In a shocking new development, the world’s largest NFT marketplace, OpeanSea, discovered that its users’ privacy had been severely compromised. The company issued a statement saying that their email vendor, Customer.io’s employee with access to the user’s email address database, misused their powers to download and share the email IDs with an unauthorized third party. API3 weighs on the seriousness of the issue and shares its inputs.
While OpenSea themselves did not disclose the exact number of email addresses that were compromised in the data leak, estimates point to a number close to 2 million. These include the people who have opened their accounts and made at least one transaction. API3 reflects on what lies at the root cause of the data leak – “This is no accident. It is obvious that the motive was driven by monetary benefits”, notes API3. “For bad elements, the contact details of 2 million users of the largest marketplace for trading NFTs is more than just lucrative – it is an absolute gold mine.”
Ever since the data leak, users have taken to Twitter – users have stated that they have been getting suspicious emails, messages, and even calls, in some cases. With a few quick and easy clicks, users could end up losing large amounts of money or have their entire accounts get completely wiped out in front of their eyes. API3 says, while the blockchain-based decentralized networks are built on sophisticated technology that offers military-grade security, centralized networks like OpenSea cannot boast of having the same. And yet, users tend to prefer these centralized networks over the decentralized ones owing to their ease of use and general convenience.
While we cannot undo what’s already done, API3 suggests moving forward and getting your accounts secured before a person with malicious intent can get to them. How can users protect their money? API3 advises you to start small, giving users simple tips: For the next few days, be very careful of the emails you open. OpenSea’s official communication is done through opensea.io. Email addresses are created to look like the official email address so that they can be opened by unsuspecting users in haste, only to become a victim of phishing. Make sure you don’t fall prey to such scams. The same goes for any links included in the emails.

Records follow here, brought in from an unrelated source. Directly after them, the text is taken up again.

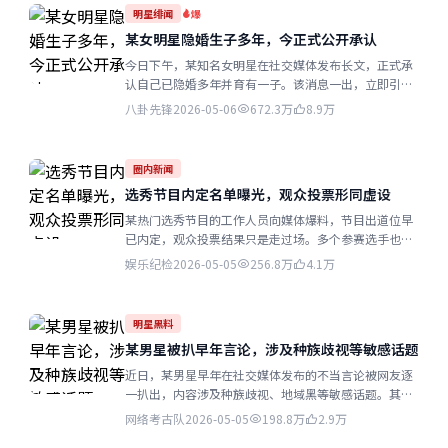
明星绯闻
爆
某女明星隐婚生子多年，今正式公开承认
今日下午，某知名女明星在社交媒体发布长文，正式承
认自己已隐婚多年并育有一子。该消息一出，立即引爆
全网...
八卦先锋
2026-05-06
672.3万
8.9万
圈内新闻
选秀节目内定名单曝光，观众投票形同虚设
某热门选秀节目的工作人员向媒体爆料，节目出道位早
已内定，观众投票结果只是走过场。多个参赛选手也暗
示存在不公平竞争...
娱乐纪检
2026-05-05
256.8万
4.1万
明星黑料
某男星被扒早年言论，涉及种族歧视等敏感话题
近日，某男星早年在社交媒体发布的不当言论被网友逐
一扒出，内容涉及种族歧视、地域黑等敏感话题。其团
队紧急删除了大量历史内容...
网络考古队
2026-05-05
198.8万
2.9万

While this is obvious, it is important to reiterate: avoid sharing your account details like username and password.
When it comes to joining online groups, API3 cautions users, “Discord for crypto and NFTs can prove to be a great place to meet like-minded people and invest better, but it has a murky past. In May, OpenSea’s Discord was server hacked, which led to similar phishing attacks. Even though most crypto projects do have official Discords, make sure that you pick wisely.”
Finally, API3 asks users not to panic – OpenSea is taking quick steps to rectify the situation and build a safer trading ecosystem. In the meantime, API3 advises users to remain calm, stay alert, and exercise caution.